Pratiques contre-culturelles dans les brèches de la métropole

Les cas de Grrrnd Zero à Lyon et Avataria à Saint-Etienne

L'appel à projet du programme de recherches territorialisées en Rhône-Alpes se propose d'enregistrer les nouvelles pratiques induites par la dynamique de métropolisation en centrant son intérêt notamment sur « les acteurs non-institutionnels de cette métropole en chantier ». Autrement dit, comment « les citoyens ordinaires qui pratiquent le territoire » constituent-ils des usages et des modes de vie inédits, de nouvelles formes de vivre-ensemble et de liens collectifs au gré des avancées de la métropolisation ?

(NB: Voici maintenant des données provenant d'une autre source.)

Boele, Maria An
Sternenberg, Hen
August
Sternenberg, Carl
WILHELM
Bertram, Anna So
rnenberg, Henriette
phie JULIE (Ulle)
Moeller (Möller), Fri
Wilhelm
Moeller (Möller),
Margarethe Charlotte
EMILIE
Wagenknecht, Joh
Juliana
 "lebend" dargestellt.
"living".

Notre proposition de recherche entend s'intéresser à différentes expérimentations culturelles et artistiques qui viennent reconfigurer la métropole. Celles-ci ont d'abord pour caractéristiques de s'adosser à des expériences vécues du territoire, de prendre en compte les inscriptions locales, celles des habitants d'une ville, celles des usagers de tel lieu culturel, celles d'artistes en prise avec leur environnement, etc. Elles viennent ainsi à mettre en cause la logique du détachement au centre de l'espace public républicain, cette figure du citoyen pensé comme détaché de ses milieux sociaux, culturels, et des différents territoires vécus dans lesquels il s'inscrit. A l'inverse, ces expérimentations s'appuient sur les attachements singuliers que les personnes nouent avec le territoire, attachements pratiques (liés à ce qu'ils font concrètement dans cet espace), mais aussi affectifs et idéologiques (ce qu'ils aiment et ce qu'ils veulent pour ce territoire), attachement à l'expression du rock indépendant dans un musée de la mine, ou au cinéma expérimental dans un théatre occupé, etc.

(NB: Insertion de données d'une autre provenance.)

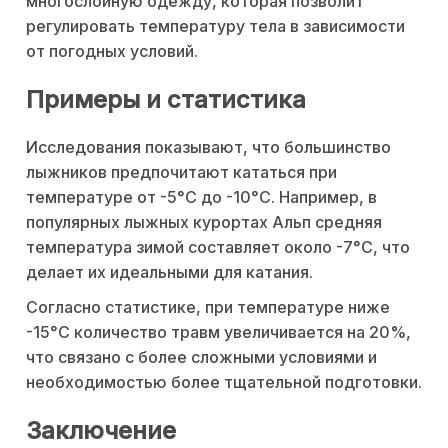
многослойную одежду, которая позволит
регулировать температуру тела в зависимости
от погодных условий.
Примеры и статистика
Исследования показывают, что большинство
лыжников предпочитают кататься при
температуре от -5°C до -10°C. Например, в
популярных лыжных курортах Альп средняя
температура зимой составляет около -7°C, что
делает их идеальными для катания.
Согласно статистике, при температуре ниже
-15°C количество травм увеличивается на 20%,
что связано с более сложными условиями и
необходимостью более тщательной подготовки.
Заключение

L'espace des flux créé par la métropole (et la figure de « l'usager pressé » qu'elle fait advenir) vient redoubler cette logique du détachement. La métropole dessine un espace urbain dont la fonction principale est bien de faciliter la circulation en son sein. Circulation des marchandises, des fluides, mais également des passants, ce qui construit la ville moderne c’est sa capacité à ordonner le réel urbain selon un double principe d’illimitation et d’inscription dans les réseaux globaux : « Les lieux perdent la substance même de leur signification culturelle, historique et géographique, pour être intégrés dans les lieux fonctionnels produisant un espace de flux qui se substitue à l’espace des lieux ».

Les acteurs des expérimentations auxquelles nous nous intéressons développent un discours et des pratiques qui mettent en cause cette dynamique des flux, et ils s'insinuent dans ses brèches. Précisément, ces expérimentations montrent comment la métropole peut aussi produire des attaches dans les plis, en dehors, et parfois contre ses réalisations et les transformations du territoire qu'elle inaugure : attaches à préserver avec le passé minier, à créer avec les exclus de la métropole à l'instar des sans papiers, avec d'autres hauts lieux culturels que ceux promus par la métropole, etc.